In the time leading up to my spring break trip to Western Europe, I became increasingly aware of how reticent I was to be alone with my own thoughts. At Vassar, we are immersed in a highly dynamic and tech­nological busy-culture. Most people have their phones synced to a slew of apps like Facebook and Gmail, which are always sending us more no­tifications and stimulation than we could possibly account for. It seems like the deluge of information never stops. When you go from 100 to 0, you almost miss the connectivity for a time. You almost forget that there are other ways of connecting. The prospect of being 3000 miles away from all that noise in a space where I would not be sufficiently expected to stay “on the grid” made me as anxious as anyone raised in the busy culture might be.

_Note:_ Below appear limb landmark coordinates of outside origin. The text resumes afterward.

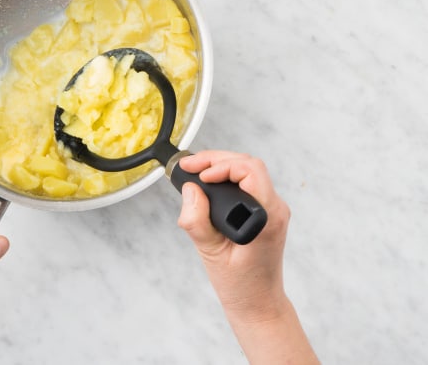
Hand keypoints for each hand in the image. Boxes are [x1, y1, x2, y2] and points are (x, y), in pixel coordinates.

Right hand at [177, 151, 318, 363]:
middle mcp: (275, 209)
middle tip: (188, 166)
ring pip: (248, 170)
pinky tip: (207, 182)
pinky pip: (247, 183)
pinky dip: (225, 177)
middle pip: (248, 164)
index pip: (250, 171)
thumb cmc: (240, 285)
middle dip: (215, 160)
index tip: (199, 177)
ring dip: (220, 165)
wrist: (258, 303)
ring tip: (194, 171)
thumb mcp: (210, 253)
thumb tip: (190, 190)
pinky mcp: (265, 212)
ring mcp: (272, 210)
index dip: (221, 166)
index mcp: (266, 218)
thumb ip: (197, 220)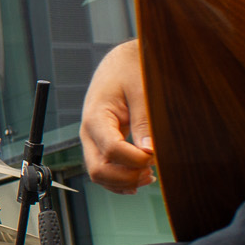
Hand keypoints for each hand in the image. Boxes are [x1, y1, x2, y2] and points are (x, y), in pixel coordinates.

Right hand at [81, 40, 155, 193]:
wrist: (121, 62)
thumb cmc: (130, 70)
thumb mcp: (141, 91)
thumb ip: (143, 122)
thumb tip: (149, 151)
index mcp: (96, 117)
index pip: (111, 150)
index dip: (135, 159)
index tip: (156, 155)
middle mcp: (88, 132)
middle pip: (98, 170)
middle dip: (127, 177)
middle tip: (152, 171)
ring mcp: (93, 140)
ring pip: (99, 175)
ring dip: (123, 182)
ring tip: (149, 175)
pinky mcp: (101, 143)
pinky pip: (104, 170)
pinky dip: (120, 179)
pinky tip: (139, 177)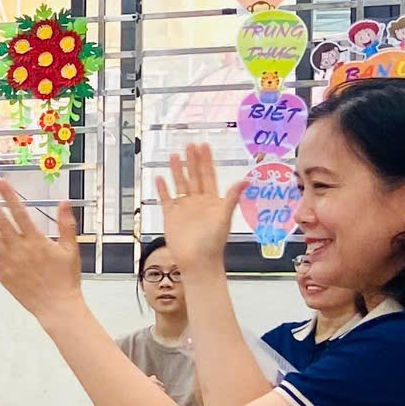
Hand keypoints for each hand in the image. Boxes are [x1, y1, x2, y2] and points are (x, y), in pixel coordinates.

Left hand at [0, 182, 86, 322]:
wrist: (57, 306)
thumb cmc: (66, 279)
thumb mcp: (70, 249)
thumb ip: (66, 225)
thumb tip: (65, 202)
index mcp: (36, 240)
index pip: (20, 212)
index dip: (9, 196)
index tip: (0, 182)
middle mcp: (19, 249)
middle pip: (1, 221)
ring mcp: (8, 262)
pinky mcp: (1, 275)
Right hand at [151, 145, 245, 270]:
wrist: (197, 261)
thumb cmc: (213, 242)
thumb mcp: (224, 218)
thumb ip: (232, 198)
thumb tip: (245, 181)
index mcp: (211, 200)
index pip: (208, 175)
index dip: (206, 161)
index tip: (204, 146)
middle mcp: (197, 201)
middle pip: (194, 176)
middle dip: (192, 160)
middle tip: (189, 145)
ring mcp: (184, 208)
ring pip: (180, 184)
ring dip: (176, 171)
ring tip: (173, 156)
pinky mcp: (171, 216)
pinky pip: (166, 199)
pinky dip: (163, 189)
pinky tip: (159, 179)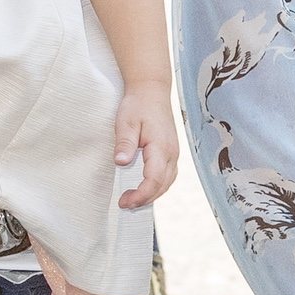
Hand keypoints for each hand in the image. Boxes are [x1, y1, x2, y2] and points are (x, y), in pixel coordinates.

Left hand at [113, 84, 178, 208]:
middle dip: (145, 199)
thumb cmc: (138, 104)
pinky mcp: (171, 152)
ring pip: (167, 182)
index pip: (154, 179)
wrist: (152, 90)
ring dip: (152, 194)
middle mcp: (172, 152)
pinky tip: (144, 188)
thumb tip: (120, 163)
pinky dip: (157, 186)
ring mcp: (174, 153)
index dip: (141, 195)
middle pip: (163, 185)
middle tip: (124, 204)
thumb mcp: (126, 121)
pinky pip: (168, 176)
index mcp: (161, 147)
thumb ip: (125, 143)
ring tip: (132, 199)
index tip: (125, 202)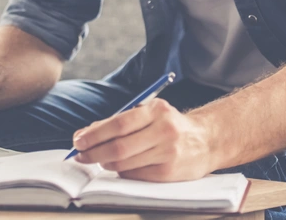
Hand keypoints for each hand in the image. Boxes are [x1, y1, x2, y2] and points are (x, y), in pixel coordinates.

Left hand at [72, 99, 215, 181]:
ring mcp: (168, 153)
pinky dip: (121, 171)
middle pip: (120, 146)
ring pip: (125, 163)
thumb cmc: (170, 125)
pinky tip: (117, 166)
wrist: (207, 141)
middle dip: (94, 152)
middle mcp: (164, 130)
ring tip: (97, 159)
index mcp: (157, 110)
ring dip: (105, 162)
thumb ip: (122, 121)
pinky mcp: (168, 172)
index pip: (119, 123)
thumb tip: (88, 133)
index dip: (95, 134)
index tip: (78, 140)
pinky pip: (135, 174)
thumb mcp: (151, 113)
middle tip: (80, 154)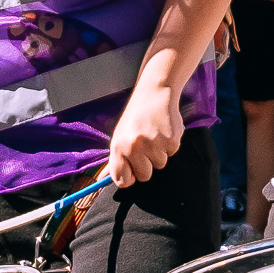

In London, I enjoyed the familiar warmth of relatives eager to know what I’d be doing after Vassar. Each time I was asked about my life plan after graduation, I cobbled together a new possible future plan to see how it sounded to me. Later in Paris, I was reminded of the importance of body language and brave pronunciations of foods, places and things. Doing thumbs up and muttering “merci beaucoup” were the extent to which I could communicate my feelings with people I met in the city. I thought about how fleeting my presence would be. I thought about how I would fail to capture what it means to visit mythical places like Paris to relatives and friends back home. Paris wasn’t all about the smell of sweet roses, the Eiffel Tower or couples kissing at every corner. How could I tell them that and not seem ungrateful for the experience? I resolved to accept the fragments of the trip through pictures, moments and missteps.

My awareness of this inability to sufficiently narrate these spaces al­lowed me to accept the unknowns of Berlin. In Berlin, I met other people my age still trying to figure life out. One new friend joked, “In Europe, when you’re in your 20’s everyone treats you like a baby.” I laughed and responded, “In the U.S., I feel like at 21 you’re expected to be an adult but perpetually infantilized.” I noticed that she did not allow the undecided to over-determine the way she narrated her life. Our discussion moved me but I could not find the proper words to speak about it at the moment.

The trip left me asking how we may come to see the opportunities that uncertainties present. On the flight back I could feel a tension rising in me as my responsibilities came racing back. I thought about the anxiety that propelled many of my friends and acquaintances in the States to have everything figured out. I realized that travelling alone during the trip offered small lessons in handling the unknown. I had to accept that I could not plan for everything and that being misunderstood was par for the course. I think my new friend understood something that I struggled to see, that in the most stoic and cliché way possible, life goes on. Life persists in spite of precarity no matter where you go.